A related aspect of this problem is that Chinese privatization will provide ample opportunities for bureaucrats, party officials and their families to enrich themselves by taking over state property at no cost. Using their political connections, they are likely to get the government to grant their businesses monopolies and subsidies, thus hurting the economy and consumers. This will make the masses think that capitalism is nothing but a get-rich scheme for the elite and will fuel resentment.

Third, privatization will not prevent at least some corporations from losing money. In market economies, companies go bankrupt every day. If privatization is taken to its logical conclusion, many people will lose their jobs. Even if the economy is doing well, not all workers who are fired will find employment elsewhere, especially older employees from state-owned factories who are not attractive hires for new businesses. Given the communist regime’s fear of social unrest, the government is likely to go on subsidizing money-losing firms to avoid layoffs, which would negate the advantages of privatization.

Fourth, it is not possible to separate politics from economics. By abolishing private property, communist parties ensured their monopoly on power. Private ownership puts economic resources in the hands of individuals who are not under the party’s control. Because the communist rulers have shown little inclination to tolerate an opposition, they will find it impossible to implement a true privatization drive because that would make individuals who might oppose them rich and influential. Therefore, the Chinese leadership will opt for a system that only puts money in the pockets of men beholden to the party and their cronies.

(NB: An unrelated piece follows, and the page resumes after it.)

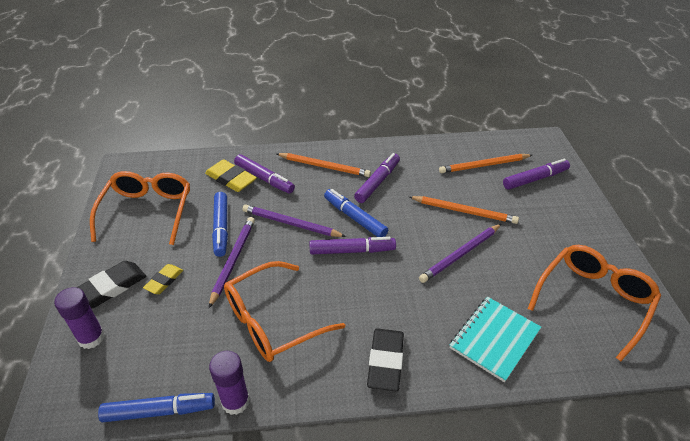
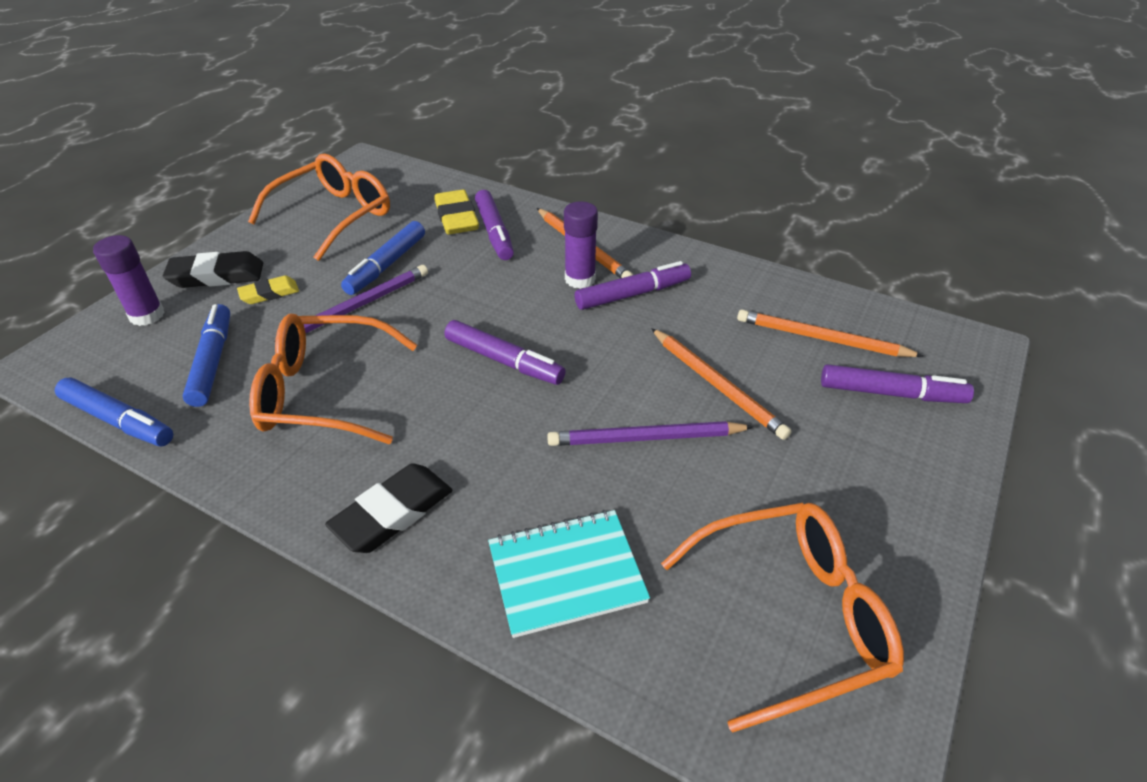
camera: 35 degrees right, 0 degrees up
(235, 401) = (191, 455): purple glue stick -> purple glue stick (580, 279)
(291, 224) = (467, 296): purple pencil -> none
(355, 218) = (552, 324): blue marker -> blue marker (212, 362)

China will change over the coming years. Unless there is real political revolution, however, it will not become a market economy based on the rule of law and private property. Its communist system will decay into some form of administered economy, where the boundaries of private and state ownership are ill-defined and corruption is the norm. It is not communism, but neither is it capitalism as we understand it. This is why China is not likely to develop a modern economy as South Korea and Taiwan have.